While ‘educated to degree standard’ may be a common sight on most job advertisements these days, research has revealed that almost half of graduates wish they had studied a more vocational degree.

The research, conducted by TotalJobs.com at the end of 2013, found that many graduates believe vocational courses could have been a better way to move into the workplace from education.

Mike Fetters, graduate director at totaljobs.com said: “Our research shows that many graduates are starting to wonder if they should have studied for a more vocational qualification as more effective route to employment.”

One psychology student intends to return to education to study a postgraduate nursing degree. She said that while studying nursing first would have been a sensible choice, her psychology degree has proven to be an asset, rather than a setback.

Another student, Florrie Sheehan, believes that an academic degree makes a person more employable as a vocational degree teaches specialist skills, limiting the number of jobs a person can apply for.

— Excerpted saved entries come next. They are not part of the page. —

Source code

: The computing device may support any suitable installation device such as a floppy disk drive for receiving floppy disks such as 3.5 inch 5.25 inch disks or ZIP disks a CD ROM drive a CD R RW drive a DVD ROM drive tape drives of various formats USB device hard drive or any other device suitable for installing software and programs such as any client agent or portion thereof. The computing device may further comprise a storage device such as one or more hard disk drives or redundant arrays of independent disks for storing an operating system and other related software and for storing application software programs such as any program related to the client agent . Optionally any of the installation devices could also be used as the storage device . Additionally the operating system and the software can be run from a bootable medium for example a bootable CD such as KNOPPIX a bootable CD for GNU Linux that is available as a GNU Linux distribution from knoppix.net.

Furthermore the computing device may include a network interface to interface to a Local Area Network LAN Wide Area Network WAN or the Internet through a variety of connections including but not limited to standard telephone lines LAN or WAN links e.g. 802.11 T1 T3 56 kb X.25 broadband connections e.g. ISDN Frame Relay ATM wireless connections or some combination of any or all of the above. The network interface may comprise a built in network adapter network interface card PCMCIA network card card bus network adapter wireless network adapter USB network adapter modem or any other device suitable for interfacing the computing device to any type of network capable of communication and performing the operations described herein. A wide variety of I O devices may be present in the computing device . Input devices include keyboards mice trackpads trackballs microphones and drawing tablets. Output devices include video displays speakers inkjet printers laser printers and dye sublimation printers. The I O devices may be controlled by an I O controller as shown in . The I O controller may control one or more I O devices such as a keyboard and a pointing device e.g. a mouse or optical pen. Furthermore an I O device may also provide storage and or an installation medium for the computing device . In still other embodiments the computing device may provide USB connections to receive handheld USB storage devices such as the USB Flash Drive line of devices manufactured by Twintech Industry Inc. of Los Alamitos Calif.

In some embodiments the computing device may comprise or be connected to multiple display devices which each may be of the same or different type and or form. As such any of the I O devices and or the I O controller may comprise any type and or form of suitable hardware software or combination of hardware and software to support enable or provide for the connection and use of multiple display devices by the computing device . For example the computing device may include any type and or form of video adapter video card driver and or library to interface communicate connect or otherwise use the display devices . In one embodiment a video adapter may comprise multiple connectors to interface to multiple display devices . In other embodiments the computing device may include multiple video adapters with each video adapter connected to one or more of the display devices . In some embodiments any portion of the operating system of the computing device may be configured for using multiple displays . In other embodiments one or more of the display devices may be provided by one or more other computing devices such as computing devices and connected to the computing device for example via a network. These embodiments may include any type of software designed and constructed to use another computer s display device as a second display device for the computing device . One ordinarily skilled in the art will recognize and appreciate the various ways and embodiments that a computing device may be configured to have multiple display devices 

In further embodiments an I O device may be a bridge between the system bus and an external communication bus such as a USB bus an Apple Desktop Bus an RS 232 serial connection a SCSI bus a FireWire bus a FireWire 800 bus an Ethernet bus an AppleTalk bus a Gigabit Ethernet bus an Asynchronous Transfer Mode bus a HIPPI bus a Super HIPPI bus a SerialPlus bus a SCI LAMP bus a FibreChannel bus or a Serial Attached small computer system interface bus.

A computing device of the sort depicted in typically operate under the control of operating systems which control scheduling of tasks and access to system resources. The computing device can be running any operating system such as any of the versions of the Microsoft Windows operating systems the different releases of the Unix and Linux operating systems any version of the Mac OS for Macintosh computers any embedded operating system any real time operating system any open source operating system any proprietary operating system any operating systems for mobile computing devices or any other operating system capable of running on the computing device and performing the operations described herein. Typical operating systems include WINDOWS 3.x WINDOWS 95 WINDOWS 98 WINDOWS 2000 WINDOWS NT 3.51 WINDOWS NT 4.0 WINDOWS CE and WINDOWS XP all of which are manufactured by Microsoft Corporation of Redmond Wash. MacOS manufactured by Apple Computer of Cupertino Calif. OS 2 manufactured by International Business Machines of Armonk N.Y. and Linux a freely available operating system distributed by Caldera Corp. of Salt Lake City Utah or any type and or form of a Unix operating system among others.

While the jury is still out on whether vocational or academic degrees are preferable, it is clear that all graduates are struggling to find work.

The study also found that many graduates are having difficulty securing jobs after leaving university, with almost 40% still out of work six months later.

“Although a degree is an essential qualification for some industries, school leavers need to think more carefully about which route to employment is best for them as some may be more suited to an apprenticeship scheme,” Fetters added.

However, their unemployment is not for lack of trying, as a third of graduates apply for at least 20 jobs in a single month. Keen to find work, graduates are willing to travel 35 miles to an interview, but one in six are happy to go over 100 miles.

Fetters went on to say that graduates need to be prepared to wait for their ideal job, and although it can be a long process, graduates jobs are often worth the wait.